───── AUSGEWÄHLTER TEXTAUSZUG

Frank de Boer: Wenn sie am Ende die Hände am Pokal haben, dann ist es auch verdient. Das Finale war sicherlich das Ende eines Dramas in Chelseas Champions-League-Saison, die ja in den Runden davor schon oft auf der Kippe stand. Aber sie haben den Titel geholt und den kann ihnen niemand mehr nehmen. Punkt.

SPOX: Die Entwicklung verärgert gerade Sie nicht, der Sie doch ein Trainer bei einem vergleichsweise unterdurchschnittlich alimentierten Verein sind?

De Boer: Man muss immer schauen, womit man investieren kann. Einige haben nahezu unbegrenzte finanzielle Mittel. Ajax Amsterdam dagegen musste schon immer kreativ sein und andere Wege finden. Wir sind ein kleines Land, in der Eredivisie ist kaum Geld in der Fernsehvermarktung zu verdienen. Also beschreiten wir andere Wege. Wir werden uns nie mit ManCity oder Chelsea messen können. Wenn andere Stars einkaufen, müssen wir sie ausbilden.

SPOX: Was macht es so schwierig für einen Klub wie Ajax, mit den Großen in Europa mitzuhalten?

De Boer: Das Bosman-Urteil war für einen Klub wie unseren natürlich ein schwerer Rückschlag. Als ich Ajax damals verlassen habe, war ich 29. Ich war reif genug, hatte hier viele Erfolge. Heute sind mit Ajax die ganz großen Erfolge kaum zu erreichen. Potente ausländische Klubs ködern unsere Spieler und die gehen mit 21, 22 Jahren schon wieder weg. Ein Alter, wo sie mitten in der Entwicklungsphase stecken und zu wenig Erfahrung mitbringen. ich bin der Meinung, dass ein talentierter Spieler eher mit 25 oder 26 Jahren wechseln sollte.

──────────
───── BEREITGESTELLTES MATERIAL

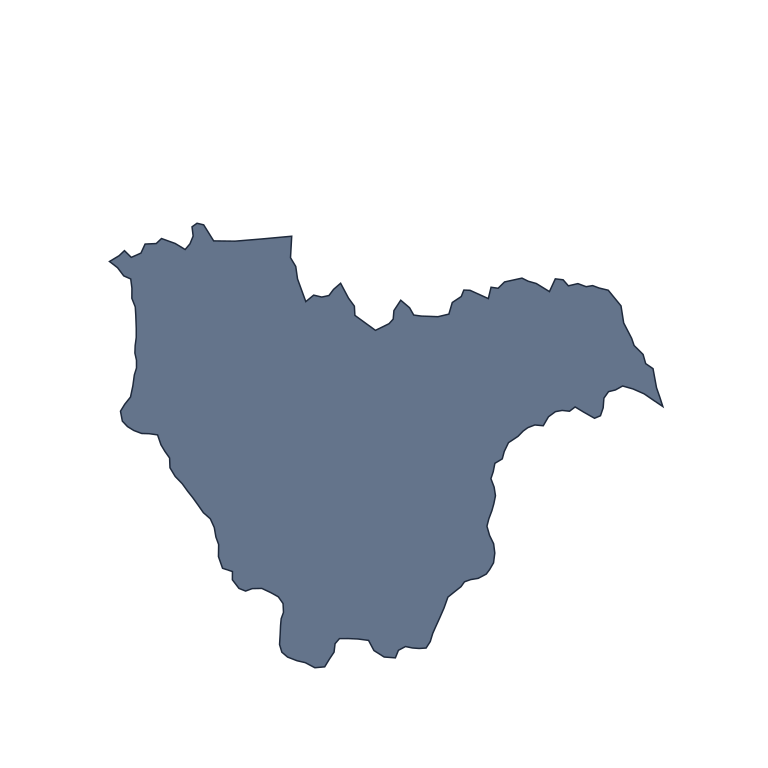 outline of Monte Sião, Minas Gerais, Brazil, rotated 149°
{"feature_id": "56859067B91379037396380", "entity_name": "Monte Sião", "entity_type": "district", "adm_level": 2, "iso_a3": "BRA", "parent_name": "Brazil", "parent_adm1": "Minas Gerais", "projection": "equal_earth", "projection_center": [-46.525, -22.428], "detail": "fine", "context": "isolated", "style": "filled", "palette": "slate", "viewbox_px": 768, "rotation_deg": 149, "n_neighbors": 0, "source": "geoboundaries", "source_scale": "gbopen_adm2", "svg_char_len": 2559}
<svg xmlns="http://www.w3.org/2000/svg" viewBox="0 0 768 768"><g transform="rotate(149 384 384)"><path d="M617.3,309.2L610.5,301.3L614.8,294.3L613.6,283.5L609.3,277.8L602.4,276.5L594.0,271.7L588.5,263.5L584.2,256.0L583.6,247.8L587.8,240.0L593.0,235.8L597.1,230.2L602.0,222.8L607.7,214.5L609.7,206.7L607.3,199.6L601.1,191.6L595.0,185.7L589.4,176.4L580.5,172.1L572.3,176.4L564.9,179.9L559.7,186.6L553.3,188.7L545.6,184.1L537.6,178.8L529.3,172.2L529.9,160.7L524.5,149.9L515.3,143.4L508.8,148.3L500.8,147.9L495.6,143.1L490.1,139.2L483.9,136.0L477.0,139.4L470.7,145.1L465.0,149.1L456.6,154.9L448.0,161.0L439.0,168.4L428.8,169.8L422.4,170.6L416.9,173.0L410.4,171.7L403.4,168.9L394.2,168.4L388.9,170.6L382.2,174.3L376.1,182.0L372.3,190.6L371.5,199.8L369.0,209.1L363.5,214.5L356.8,219.8L351.5,224.8L346.0,230.8L342.7,238.9L341.1,247.8L335.5,252.6L329.8,258.9L321.2,258.9L315.7,264.2L307.5,269.6L296.1,270.1L288.9,272.0L283.2,272.5L275.8,271.2L269.0,266.2L259.9,271.2L251.3,272.0L244.9,269.6L239.0,265.1L232.0,265.9L227.3,257.0L221.2,246.2L214.8,245.3L208.4,250.7L202.8,258.6L195.5,261.8L188.7,259.7L180.5,259.4L173.1,251.5L166.1,241.6L160.9,230.2L156.6,221.1L154.4,230.5L152.3,240.5L145.5,258.6L149.2,266.7L146.7,275.9L149.8,288.2L148.2,295.6L147.1,312.9L140.6,328.9L143.5,348.9L150.2,355.5L154.5,360.9L160.6,363.3L166.1,370.2L175.4,373.2L176.8,381.1L183.0,385.9L194.6,378.0L201.7,391.7L207.5,397.9L211.2,403.7L221.6,407.2L228.1,409.4L236.9,407.3L242.4,411.8L250.6,403.5L262.0,420.0L267.2,423.4L272.7,419.2L283.5,418.7L292.4,410.5L303.1,413.9L310.7,418.9L316.9,422.9L323.0,427.8L322.8,436.2L326.5,447.2L337.7,441.8L342.7,434.9L348.6,433.1L363.7,434.4L373.6,457.8L369.3,466.0L370.2,475.9L369.3,492.7L378.5,491.1L385.6,488.2L392.6,490.6L398.5,496.4L408.6,494.9L404.0,518.6L399.1,530.2L399.1,540.4L387.0,558.2L414.1,571.3L438.2,583.2L456.3,594.4L456.6,613.3L461.5,618.1L467.6,617.6L471.4,609.1L478.1,604.1L485.2,601.7L490.6,612.0L499.8,623.3L506.9,621.7L516.7,627.0L524.9,621.4L535.4,622.7L537.8,632.0L545.0,630.4L556.2,630.4L552.5,620.9L551.4,610.7L547.0,604.5L550.7,596.0L556.0,587.3L557.5,578.2L561.5,570.5L567.7,559.3L572.4,551.5L577.5,545.1L581.6,538.8L583.9,531.9L587.9,525.2L593.3,520.4L600.2,511.8L608.0,503.4L616.6,500.2L623.9,496.4L627.4,486.9L625.8,479.6L622.4,473.0L617.2,466.4L610.8,462.3L604.3,457.0L606.5,446.7L606.5,439.1L605.9,431.0L610.6,422.4L610.6,412.3L608.3,402.4L607.5,392.9L606.5,385.4L605.7,375.6L605.1,366.7L602.3,357.9L603.4,348.4L606.9,339.4L608.4,331.6L614.8,321.3L617.3,309.2Z" fill="#64748b" stroke="#1e293b" stroke-width="1.5"/></g></svg>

──────────

(ARBEITSAUFTRÄGE)
1/ Beantworten Sie anhand des Interviews mit Frank de Boer die folgenden Fragen:
(a) Wie alt war de Boer, als er Ajax verließ?
(b) Mit welchen beiden Klubs wird sich Ajax laut de Boer nie messen können?
(c) In welchem Alter sollte ein talentierter Spieler seiner Meinung nach eher wechseln?
2/ Drucken Sie aus dem Interview den Abschnitt zwischen „SPOX: Die Entwicklung“ und „in Europa mitzuhalten?“ wortgetreu ab, beide Stellen eingeschlossen.

(MUSTERLÖSUNGEN)
1/
(a) Er war 29 Jahre alt.
(b) Mit ManCity und Chelsea.
(c) Mit 25 oder 26 Jahren.

2/
SPOX: Die Entwicklung verärgert gerade Sie nicht, der Sie doch ein Trainer bei einem vergleichsweise unterdurchschnittlich alimentierten Verein sind?

De Boer: Man muss immer schauen, womit man investieren kann. Einige haben nahezu unbegrenzte finanzielle Mittel. Ajax Amsterdam dagegen musste schon immer kreativ sein und andere Wege finden. Wir sind ein kleines Land, in der Eredivisie ist kaum Geld in der Fernsehvermarktung zu verdienen. Also beschreiten wir andere Wege. Wir werden uns nie mit ManCity oder Chelsea messen können. Wenn andere Stars einkaufen, müssen wir sie ausbilden.

SPOX: Was macht es so schwierig für einen Klub wie Ajax, mit den Großen in Europa mitzuhalten?